"There’s too much sex and craziness that’s going on. Now they’re bringing it to the nursing home, and it don’t [sic] belong there," according to the son of a nursing home resident who recently filed a suit against a New York facility.1 The lawsuit stems from the nursing home’s decision to allow a male stripper to visit the facility and perform as if he were a Chippendale.2
Apart from the merits of the case, this recent incident forces us to consider a growing concern among nursing home administrators—how to handle residents’ sexuality. Is there, as the plaintiff states, "too much sex" going on in nursing homes? The answer: it depends.
The need for love, intimacy, and companionship is a basic human need that people share, regardless of age. But prejudicial and stereotypical views are not uncommon regarding sexuality among nursing home residents. Until fairly recently, the sexual needs—and rights—of nursing home residents have not really garnered the attention they deserve.

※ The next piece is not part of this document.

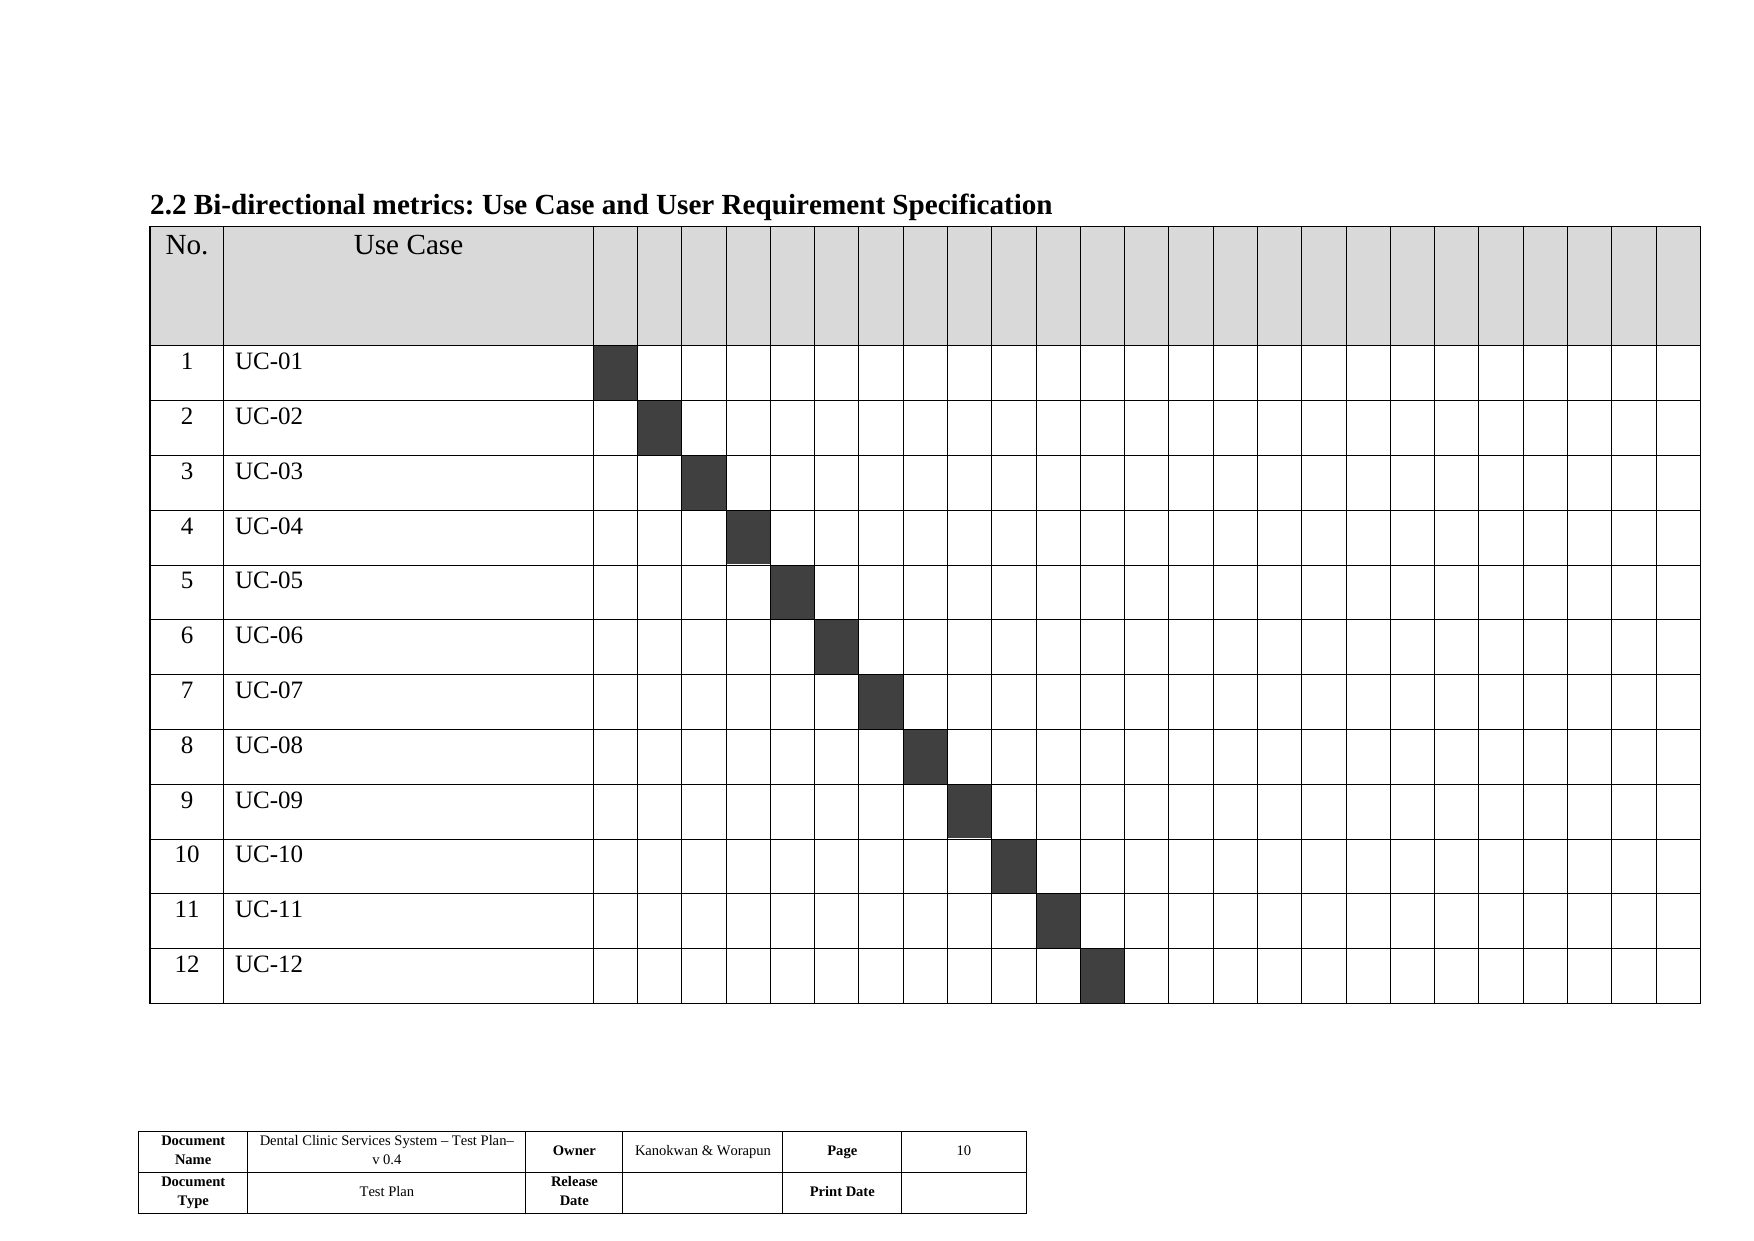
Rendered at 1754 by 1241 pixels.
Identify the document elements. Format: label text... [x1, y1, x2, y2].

Federal regulations provide that married couples in nursing facilities may share a room when both spouses consent to the arrangement [42 C.F.R. § 483.12(m)]. Further, on June 28, 2013, the Centers for Medicare and Medicaid Services (CMS) issued a directive stating that residents have a right to visitors on a 24-hour basis, including same-sex spouses and domestic partners.3
The applicable regulations require facilities to accommodate residents’ "individual needs and preferences" so long as other residents are not endangered [42 C.F.R. § 483.15(e)]. If two residents, legally married or not, want to be together, they have that right. Whatever those residents choose to do, as long as both have the capacity to consent and there is no risk of harm to either resident or a violation of a regulation, it is their right to be together and to have privacy.
The exact number of residents in nursing homes who are sexually active is unknown. What is known is that approximately 1.6 million residents live in nursing facilities. While studies reveal that the prevalence of sexual activity generally declines with age, the elderly population has certainly not abandoned normal sexual intimacy. Sexuality is a basic human need that normal people carry throughout their lives. The sexual needs of the elderly population are similar to the needs that they had when younger, although the frequency, intensity and manner of expression may vary with aging.4
According to a recent study in the New England Journal of Medicine, the following percentages of age groups engaged in sexual activity: 57-64 years of age 73 percent; 65-74 years of age, 53 percent; and for the group aged 75-85 years old, 26 percent.5 Clearly, a significant proportion of nursing home residents remain sexually active.